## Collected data

# # #

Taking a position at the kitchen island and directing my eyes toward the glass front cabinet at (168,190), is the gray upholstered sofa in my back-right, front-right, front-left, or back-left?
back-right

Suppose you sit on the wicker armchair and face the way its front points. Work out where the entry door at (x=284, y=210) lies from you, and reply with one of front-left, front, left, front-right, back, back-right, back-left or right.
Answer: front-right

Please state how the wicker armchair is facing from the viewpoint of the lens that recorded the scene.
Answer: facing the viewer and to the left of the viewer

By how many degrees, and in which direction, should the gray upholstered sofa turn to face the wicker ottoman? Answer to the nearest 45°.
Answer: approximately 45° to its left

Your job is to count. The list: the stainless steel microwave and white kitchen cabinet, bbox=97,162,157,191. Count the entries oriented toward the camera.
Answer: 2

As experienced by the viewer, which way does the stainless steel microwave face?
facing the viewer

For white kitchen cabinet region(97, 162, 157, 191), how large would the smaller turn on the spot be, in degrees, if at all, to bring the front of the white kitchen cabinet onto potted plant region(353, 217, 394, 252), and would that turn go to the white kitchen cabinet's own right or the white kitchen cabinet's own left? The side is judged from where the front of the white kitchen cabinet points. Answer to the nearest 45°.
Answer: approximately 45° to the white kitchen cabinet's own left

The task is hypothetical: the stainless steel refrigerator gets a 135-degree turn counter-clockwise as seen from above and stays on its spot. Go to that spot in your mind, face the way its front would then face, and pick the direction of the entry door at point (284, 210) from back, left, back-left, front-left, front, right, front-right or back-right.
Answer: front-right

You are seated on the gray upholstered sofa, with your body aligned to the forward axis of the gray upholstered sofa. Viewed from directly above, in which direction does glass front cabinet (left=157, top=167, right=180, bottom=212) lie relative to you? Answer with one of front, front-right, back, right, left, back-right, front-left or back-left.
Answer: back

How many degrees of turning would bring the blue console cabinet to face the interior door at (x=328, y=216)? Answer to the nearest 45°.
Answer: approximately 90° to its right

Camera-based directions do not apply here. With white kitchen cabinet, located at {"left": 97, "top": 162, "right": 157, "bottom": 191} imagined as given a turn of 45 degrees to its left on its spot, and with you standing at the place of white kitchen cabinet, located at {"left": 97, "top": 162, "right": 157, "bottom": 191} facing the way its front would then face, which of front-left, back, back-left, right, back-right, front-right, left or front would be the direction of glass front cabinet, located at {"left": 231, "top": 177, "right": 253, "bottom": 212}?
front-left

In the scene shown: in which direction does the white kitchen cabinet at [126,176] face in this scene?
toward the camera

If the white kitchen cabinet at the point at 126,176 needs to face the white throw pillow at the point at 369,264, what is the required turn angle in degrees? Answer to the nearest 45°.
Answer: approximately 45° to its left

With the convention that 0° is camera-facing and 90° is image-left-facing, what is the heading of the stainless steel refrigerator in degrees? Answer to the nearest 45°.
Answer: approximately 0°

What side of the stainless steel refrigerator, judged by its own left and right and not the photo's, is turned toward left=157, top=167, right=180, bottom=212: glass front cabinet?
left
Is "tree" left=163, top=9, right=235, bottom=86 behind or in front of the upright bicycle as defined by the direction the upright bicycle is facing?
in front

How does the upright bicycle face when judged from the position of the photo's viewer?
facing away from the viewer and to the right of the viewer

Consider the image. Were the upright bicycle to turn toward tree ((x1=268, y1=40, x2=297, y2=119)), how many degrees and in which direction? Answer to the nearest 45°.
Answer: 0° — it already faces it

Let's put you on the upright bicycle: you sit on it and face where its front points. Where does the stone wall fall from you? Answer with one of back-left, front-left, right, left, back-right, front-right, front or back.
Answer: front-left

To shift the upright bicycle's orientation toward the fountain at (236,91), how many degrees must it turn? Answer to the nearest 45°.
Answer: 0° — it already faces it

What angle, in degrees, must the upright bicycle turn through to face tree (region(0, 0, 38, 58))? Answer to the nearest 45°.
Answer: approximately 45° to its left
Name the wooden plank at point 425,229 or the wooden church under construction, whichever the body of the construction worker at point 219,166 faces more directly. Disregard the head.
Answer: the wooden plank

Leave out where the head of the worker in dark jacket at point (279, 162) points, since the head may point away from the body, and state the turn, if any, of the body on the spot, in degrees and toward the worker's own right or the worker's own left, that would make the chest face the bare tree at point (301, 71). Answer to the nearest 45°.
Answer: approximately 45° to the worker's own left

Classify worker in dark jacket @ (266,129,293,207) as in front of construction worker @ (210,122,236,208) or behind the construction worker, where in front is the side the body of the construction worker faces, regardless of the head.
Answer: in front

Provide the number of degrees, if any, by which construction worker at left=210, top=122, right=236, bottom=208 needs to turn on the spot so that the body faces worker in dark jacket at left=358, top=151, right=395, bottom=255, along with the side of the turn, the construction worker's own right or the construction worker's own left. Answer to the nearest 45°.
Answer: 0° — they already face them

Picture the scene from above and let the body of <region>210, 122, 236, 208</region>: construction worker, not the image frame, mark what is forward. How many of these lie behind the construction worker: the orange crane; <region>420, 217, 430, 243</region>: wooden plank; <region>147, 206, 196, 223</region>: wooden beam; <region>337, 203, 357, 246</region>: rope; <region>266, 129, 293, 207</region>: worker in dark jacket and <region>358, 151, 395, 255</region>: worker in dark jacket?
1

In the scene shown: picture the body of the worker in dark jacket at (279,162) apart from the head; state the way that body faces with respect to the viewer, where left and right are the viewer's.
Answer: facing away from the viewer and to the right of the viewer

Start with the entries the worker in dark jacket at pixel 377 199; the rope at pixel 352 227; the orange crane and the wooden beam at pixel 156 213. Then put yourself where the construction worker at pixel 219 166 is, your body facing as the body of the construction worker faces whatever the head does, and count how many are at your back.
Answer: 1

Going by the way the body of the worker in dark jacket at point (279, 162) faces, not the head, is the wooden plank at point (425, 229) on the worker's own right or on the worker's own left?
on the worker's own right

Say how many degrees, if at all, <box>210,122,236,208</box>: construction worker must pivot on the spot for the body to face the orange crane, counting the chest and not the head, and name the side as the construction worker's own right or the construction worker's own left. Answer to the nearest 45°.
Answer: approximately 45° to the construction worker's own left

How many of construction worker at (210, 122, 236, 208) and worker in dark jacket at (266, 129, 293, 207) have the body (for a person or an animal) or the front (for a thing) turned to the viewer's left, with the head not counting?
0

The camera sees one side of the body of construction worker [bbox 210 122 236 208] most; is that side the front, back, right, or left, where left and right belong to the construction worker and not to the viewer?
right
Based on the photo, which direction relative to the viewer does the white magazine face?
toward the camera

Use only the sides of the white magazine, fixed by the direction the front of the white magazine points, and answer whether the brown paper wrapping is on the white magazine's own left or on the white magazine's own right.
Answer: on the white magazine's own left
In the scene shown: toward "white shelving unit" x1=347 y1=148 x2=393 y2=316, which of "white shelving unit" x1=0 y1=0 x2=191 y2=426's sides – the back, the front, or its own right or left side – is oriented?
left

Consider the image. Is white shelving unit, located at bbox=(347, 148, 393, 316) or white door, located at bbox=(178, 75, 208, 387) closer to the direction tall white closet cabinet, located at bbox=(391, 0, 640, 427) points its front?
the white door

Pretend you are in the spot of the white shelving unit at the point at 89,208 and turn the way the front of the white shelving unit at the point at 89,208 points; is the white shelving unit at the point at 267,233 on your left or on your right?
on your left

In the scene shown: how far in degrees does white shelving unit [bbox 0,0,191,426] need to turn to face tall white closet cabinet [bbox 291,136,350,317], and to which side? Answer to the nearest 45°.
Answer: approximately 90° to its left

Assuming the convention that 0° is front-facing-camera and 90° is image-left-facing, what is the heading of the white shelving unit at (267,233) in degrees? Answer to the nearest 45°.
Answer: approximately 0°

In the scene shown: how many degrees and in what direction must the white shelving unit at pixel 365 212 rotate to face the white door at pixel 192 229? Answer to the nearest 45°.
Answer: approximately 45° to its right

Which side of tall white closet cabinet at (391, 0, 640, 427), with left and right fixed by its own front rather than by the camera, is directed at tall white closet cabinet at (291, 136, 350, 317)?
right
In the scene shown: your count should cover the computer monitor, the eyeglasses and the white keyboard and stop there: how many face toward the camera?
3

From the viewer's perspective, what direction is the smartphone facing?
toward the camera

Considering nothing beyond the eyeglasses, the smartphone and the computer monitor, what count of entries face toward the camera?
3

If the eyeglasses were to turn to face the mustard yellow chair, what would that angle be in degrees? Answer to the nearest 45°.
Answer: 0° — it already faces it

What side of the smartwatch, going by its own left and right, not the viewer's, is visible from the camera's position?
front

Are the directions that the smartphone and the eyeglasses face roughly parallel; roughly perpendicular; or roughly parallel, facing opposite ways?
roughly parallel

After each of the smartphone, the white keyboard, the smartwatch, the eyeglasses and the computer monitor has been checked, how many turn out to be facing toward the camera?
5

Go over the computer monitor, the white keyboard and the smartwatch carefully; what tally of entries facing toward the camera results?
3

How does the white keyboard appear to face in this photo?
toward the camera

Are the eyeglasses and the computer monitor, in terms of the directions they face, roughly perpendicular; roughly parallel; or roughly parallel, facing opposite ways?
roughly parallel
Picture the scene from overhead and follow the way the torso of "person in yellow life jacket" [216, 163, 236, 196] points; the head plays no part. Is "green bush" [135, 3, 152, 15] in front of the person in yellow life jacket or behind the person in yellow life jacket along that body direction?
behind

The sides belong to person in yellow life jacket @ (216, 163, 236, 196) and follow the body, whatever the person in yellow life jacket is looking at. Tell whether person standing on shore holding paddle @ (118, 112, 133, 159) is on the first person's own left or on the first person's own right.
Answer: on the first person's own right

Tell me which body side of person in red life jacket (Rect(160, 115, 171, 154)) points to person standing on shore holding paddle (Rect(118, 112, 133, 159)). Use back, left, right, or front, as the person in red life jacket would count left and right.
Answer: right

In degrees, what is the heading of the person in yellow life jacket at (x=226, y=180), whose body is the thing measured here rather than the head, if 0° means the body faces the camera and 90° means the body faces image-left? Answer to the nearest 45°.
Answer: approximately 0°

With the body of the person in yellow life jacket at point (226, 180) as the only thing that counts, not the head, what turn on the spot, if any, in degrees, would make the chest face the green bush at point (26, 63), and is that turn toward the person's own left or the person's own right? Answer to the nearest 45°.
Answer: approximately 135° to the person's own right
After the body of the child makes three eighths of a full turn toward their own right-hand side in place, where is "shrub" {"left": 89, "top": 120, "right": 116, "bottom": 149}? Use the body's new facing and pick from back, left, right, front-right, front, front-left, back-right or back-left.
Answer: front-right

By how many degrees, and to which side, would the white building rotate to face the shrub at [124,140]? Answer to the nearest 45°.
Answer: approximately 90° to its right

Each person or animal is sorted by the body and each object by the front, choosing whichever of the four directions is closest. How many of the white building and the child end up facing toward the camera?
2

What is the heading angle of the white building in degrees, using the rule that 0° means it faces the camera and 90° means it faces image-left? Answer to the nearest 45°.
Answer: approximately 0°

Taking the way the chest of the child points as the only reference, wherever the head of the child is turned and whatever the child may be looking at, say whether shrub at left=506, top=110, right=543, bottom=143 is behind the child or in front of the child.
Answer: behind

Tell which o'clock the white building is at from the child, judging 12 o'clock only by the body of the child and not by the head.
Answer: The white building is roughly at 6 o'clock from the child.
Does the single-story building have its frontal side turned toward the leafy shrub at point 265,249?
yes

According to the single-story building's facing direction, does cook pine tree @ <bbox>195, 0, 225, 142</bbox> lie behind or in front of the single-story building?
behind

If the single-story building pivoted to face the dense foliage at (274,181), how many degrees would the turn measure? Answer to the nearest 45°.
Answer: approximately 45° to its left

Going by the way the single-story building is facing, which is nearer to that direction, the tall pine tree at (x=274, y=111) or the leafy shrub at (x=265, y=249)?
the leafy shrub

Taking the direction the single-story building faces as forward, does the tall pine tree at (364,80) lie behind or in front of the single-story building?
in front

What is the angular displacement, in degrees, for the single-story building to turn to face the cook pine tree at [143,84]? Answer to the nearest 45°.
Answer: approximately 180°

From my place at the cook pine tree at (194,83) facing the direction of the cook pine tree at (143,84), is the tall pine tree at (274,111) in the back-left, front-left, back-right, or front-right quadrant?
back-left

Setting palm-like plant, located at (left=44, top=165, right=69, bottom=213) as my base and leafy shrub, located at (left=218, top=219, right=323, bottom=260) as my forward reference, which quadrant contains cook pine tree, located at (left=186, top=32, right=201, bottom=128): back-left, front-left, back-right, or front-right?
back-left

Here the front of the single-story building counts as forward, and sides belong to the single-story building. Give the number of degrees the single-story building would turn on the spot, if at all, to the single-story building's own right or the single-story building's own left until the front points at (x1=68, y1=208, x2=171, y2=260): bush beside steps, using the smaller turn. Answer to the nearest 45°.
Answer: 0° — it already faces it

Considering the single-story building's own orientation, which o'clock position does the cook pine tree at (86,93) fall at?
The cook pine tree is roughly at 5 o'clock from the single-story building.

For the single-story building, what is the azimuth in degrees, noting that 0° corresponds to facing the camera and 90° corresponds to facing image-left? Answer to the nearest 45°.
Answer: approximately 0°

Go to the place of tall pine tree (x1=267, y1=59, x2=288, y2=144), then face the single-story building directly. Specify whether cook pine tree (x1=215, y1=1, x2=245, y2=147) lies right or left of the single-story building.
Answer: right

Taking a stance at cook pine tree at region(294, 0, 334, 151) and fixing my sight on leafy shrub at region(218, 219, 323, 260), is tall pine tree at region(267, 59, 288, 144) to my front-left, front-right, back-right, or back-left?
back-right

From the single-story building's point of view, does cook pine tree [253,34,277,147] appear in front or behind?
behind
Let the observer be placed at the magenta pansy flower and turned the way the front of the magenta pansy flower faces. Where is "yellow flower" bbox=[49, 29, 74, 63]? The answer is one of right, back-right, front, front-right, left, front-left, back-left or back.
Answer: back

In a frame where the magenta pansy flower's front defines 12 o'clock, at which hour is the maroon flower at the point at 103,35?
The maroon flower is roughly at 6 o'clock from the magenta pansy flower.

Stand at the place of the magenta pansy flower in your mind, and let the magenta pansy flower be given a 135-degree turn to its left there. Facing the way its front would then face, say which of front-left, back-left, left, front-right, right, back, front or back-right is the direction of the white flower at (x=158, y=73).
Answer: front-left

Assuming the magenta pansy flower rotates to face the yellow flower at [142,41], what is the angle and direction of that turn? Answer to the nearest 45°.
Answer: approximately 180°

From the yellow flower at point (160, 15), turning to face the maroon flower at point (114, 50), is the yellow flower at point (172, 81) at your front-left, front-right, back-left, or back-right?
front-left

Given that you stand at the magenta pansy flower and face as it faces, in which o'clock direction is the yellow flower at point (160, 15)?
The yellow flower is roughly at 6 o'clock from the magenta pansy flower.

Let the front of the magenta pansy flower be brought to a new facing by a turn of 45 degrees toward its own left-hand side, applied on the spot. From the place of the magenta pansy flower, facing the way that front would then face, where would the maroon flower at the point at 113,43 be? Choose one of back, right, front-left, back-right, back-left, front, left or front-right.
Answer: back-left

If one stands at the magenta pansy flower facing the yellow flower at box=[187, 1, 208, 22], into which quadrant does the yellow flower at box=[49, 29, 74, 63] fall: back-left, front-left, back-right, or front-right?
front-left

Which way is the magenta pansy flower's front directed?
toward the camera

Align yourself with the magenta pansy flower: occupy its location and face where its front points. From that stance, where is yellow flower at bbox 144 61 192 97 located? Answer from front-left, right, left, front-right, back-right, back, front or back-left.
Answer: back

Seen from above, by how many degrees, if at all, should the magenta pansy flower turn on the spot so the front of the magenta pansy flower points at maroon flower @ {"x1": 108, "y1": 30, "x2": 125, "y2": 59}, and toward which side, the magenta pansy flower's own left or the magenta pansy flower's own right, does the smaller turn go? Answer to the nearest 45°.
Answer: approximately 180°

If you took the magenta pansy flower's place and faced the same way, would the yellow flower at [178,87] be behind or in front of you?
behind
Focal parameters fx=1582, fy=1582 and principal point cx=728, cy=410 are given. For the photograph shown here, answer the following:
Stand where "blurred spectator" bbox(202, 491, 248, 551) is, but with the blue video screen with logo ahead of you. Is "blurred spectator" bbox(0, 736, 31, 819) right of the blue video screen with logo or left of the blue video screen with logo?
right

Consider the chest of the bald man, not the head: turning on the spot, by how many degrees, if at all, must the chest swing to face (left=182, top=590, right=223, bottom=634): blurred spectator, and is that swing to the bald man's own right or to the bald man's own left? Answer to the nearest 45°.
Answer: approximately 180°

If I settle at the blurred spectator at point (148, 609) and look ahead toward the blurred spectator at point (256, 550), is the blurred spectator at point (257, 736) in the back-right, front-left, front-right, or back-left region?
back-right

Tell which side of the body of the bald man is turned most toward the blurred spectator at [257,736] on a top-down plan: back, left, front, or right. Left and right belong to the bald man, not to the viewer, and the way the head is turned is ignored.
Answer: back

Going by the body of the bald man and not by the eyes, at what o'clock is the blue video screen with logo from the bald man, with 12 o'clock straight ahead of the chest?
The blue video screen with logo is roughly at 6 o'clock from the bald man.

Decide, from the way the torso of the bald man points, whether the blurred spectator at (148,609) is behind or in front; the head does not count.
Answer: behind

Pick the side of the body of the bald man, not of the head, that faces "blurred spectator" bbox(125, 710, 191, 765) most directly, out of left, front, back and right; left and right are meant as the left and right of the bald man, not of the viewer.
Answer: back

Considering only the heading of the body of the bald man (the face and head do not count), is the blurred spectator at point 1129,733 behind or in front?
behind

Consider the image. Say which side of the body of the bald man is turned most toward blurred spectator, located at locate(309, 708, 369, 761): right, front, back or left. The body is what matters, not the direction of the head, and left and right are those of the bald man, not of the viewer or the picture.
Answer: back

# # #

## Work request
Update the stretch from the start of the records through the line containing "Answer: approximately 45° to the white" by replacing "wicker armchair" with "rattan armchair", leaving everything else unchanged.

## The completed task
Taking a position at the kitchen island and directing my eyes toward the glass front cabinet at (168,190), is the gray upholstered sofa in my back-right, front-right, front-left, or back-left?
back-right

Suppose you sit on the rattan armchair and face the way its front points. Work out where the entry door at (x=284, y=210) lies from you, and reply with one of front-left, front, left, front-right, back, back-right, back-left or right.
Answer: front-right

Please state how the rattan armchair is facing from the viewpoint of the lens that recorded the scene.
Answer: facing the viewer and to the left of the viewer

By how many degrees, and in which direction, should the gray upholstered sofa turn to face the wicker ottoman? Answer to the nearest 45°.
Answer: approximately 45° to its left

Your job is to count. The list: the stainless steel microwave and white kitchen cabinet, bbox=97,162,157,191. Count the entries oriented toward the camera.
Answer: 2

As experienced by the viewer, which way does the stainless steel microwave face?
facing the viewer

For white kitchen cabinet region(97, 162, 157, 191), how large would the smaller turn on the spot be, in degrees, if at all, to bring the front of the white kitchen cabinet onto potted plant region(353, 217, 394, 252), and would that turn go to the white kitchen cabinet's own right or the white kitchen cabinet's own left? The side is judged from where the front of the white kitchen cabinet points. Answer to the nearest 45°.
Answer: approximately 45° to the white kitchen cabinet's own left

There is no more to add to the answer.